DESCRIPTION OF THE TASK: Go through the material and pull out every line with the string "Right" in it.

RECORDS:

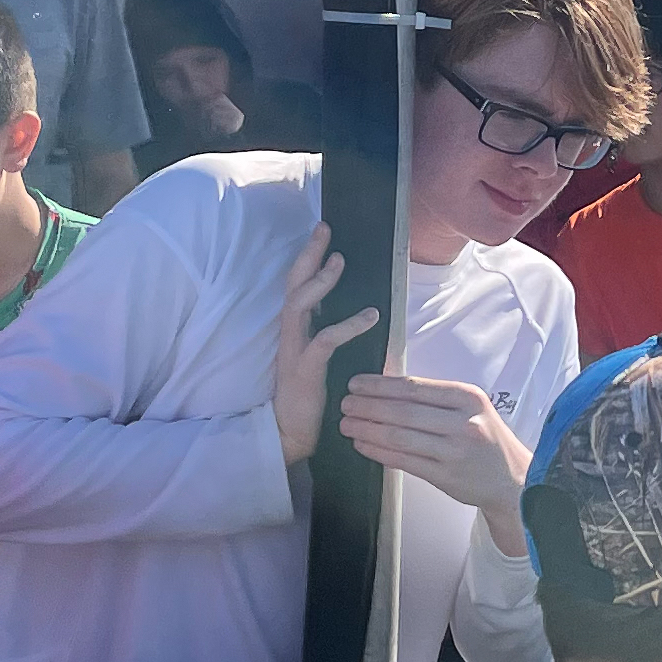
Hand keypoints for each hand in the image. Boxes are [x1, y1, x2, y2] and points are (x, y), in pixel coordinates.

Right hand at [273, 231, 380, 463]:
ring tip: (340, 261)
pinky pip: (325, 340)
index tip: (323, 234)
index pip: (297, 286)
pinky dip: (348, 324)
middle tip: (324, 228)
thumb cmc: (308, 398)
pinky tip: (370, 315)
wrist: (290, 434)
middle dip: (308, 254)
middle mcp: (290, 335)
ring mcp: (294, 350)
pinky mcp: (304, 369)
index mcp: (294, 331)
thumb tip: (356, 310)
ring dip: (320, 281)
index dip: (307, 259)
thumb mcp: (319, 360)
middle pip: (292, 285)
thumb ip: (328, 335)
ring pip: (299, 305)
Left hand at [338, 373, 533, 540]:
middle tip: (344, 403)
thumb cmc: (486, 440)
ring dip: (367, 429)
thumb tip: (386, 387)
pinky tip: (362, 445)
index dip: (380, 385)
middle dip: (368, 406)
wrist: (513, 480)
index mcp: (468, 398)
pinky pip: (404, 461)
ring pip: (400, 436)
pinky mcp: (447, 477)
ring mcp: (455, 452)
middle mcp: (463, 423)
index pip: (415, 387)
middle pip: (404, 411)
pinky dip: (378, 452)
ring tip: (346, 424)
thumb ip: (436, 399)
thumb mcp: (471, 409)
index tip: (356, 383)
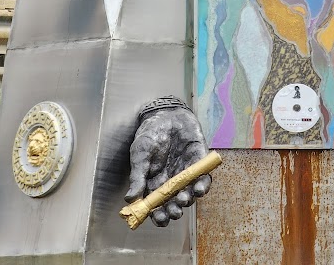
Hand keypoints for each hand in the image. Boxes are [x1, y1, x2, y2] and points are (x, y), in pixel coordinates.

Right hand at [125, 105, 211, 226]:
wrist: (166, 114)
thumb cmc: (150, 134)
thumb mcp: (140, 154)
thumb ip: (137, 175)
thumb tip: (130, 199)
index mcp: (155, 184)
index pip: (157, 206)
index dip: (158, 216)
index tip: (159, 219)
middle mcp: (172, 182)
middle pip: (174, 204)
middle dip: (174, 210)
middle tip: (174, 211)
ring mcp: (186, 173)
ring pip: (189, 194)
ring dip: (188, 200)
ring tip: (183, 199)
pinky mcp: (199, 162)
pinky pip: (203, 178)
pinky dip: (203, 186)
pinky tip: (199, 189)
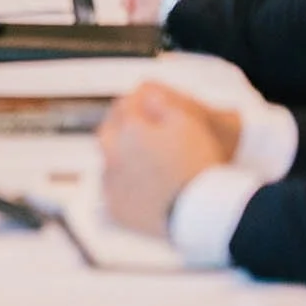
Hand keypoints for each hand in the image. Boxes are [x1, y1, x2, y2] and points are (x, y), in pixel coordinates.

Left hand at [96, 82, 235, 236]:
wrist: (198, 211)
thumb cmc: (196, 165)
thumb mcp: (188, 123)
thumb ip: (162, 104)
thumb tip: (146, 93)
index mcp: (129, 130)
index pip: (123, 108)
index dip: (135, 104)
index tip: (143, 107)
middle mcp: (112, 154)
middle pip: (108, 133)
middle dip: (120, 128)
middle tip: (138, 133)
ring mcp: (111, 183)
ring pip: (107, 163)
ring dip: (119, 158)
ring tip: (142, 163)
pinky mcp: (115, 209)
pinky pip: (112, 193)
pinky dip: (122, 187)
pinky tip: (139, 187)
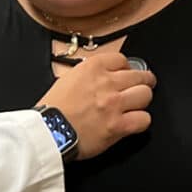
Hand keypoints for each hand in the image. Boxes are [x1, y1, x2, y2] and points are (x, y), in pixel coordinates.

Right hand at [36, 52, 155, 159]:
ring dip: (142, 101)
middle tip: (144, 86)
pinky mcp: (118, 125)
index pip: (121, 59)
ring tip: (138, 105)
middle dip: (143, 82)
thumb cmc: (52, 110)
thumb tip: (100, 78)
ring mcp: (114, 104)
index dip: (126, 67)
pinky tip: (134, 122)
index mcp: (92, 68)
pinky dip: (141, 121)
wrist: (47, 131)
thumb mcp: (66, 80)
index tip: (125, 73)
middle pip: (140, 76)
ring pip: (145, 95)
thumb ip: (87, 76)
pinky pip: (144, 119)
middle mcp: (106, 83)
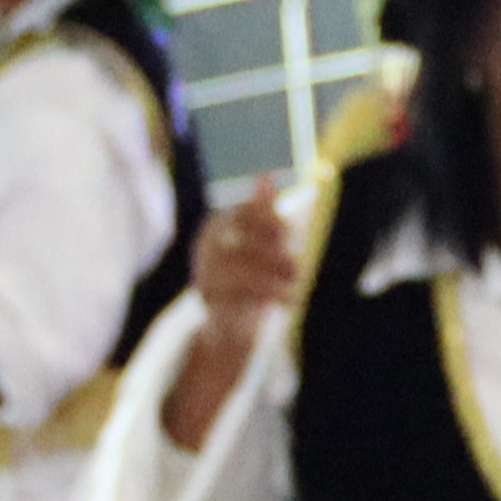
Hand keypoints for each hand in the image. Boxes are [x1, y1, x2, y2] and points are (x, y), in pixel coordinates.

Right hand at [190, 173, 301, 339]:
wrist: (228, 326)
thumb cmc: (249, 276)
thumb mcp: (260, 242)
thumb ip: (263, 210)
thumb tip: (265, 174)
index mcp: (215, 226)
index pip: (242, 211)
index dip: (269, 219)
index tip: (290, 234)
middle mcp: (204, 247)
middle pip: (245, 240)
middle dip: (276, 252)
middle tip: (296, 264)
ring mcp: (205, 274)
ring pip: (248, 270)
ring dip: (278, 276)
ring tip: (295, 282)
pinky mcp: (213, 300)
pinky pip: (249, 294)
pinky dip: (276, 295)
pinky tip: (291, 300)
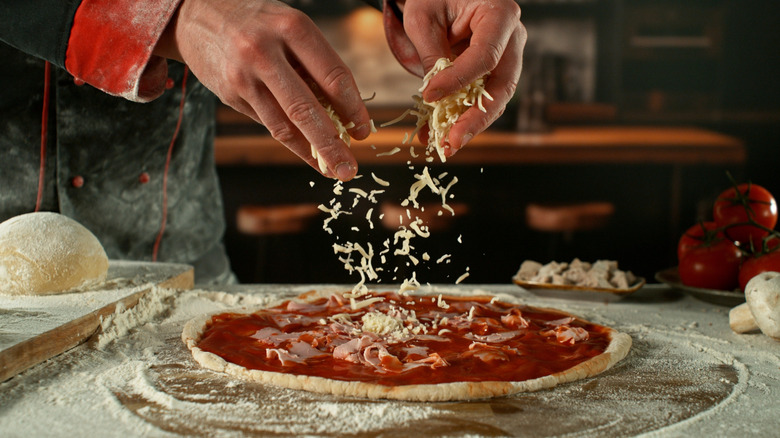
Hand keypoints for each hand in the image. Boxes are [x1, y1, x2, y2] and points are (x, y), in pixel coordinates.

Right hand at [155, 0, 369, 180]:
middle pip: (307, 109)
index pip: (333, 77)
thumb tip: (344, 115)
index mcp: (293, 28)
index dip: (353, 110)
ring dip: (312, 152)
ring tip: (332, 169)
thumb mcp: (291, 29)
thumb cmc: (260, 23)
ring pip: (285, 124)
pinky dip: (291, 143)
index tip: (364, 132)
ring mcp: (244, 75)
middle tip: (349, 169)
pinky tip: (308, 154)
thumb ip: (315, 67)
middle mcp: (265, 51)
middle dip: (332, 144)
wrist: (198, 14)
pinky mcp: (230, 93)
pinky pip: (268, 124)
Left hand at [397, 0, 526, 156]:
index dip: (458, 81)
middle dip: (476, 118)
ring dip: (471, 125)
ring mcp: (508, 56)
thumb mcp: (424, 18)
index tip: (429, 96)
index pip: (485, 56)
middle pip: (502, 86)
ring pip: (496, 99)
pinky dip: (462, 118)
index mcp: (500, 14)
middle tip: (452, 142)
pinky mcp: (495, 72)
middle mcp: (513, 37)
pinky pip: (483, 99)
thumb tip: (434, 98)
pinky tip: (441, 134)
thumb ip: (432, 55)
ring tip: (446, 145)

EXERCISE OUTPUT:
Right hand at [273, 231, 380, 463]:
Right hand at [125, 105, 211, 226]:
Right hand at [36, 52, 155, 159]:
Right hand at [190, 173, 301, 339]:
Right hand at [155, 0, 369, 180]:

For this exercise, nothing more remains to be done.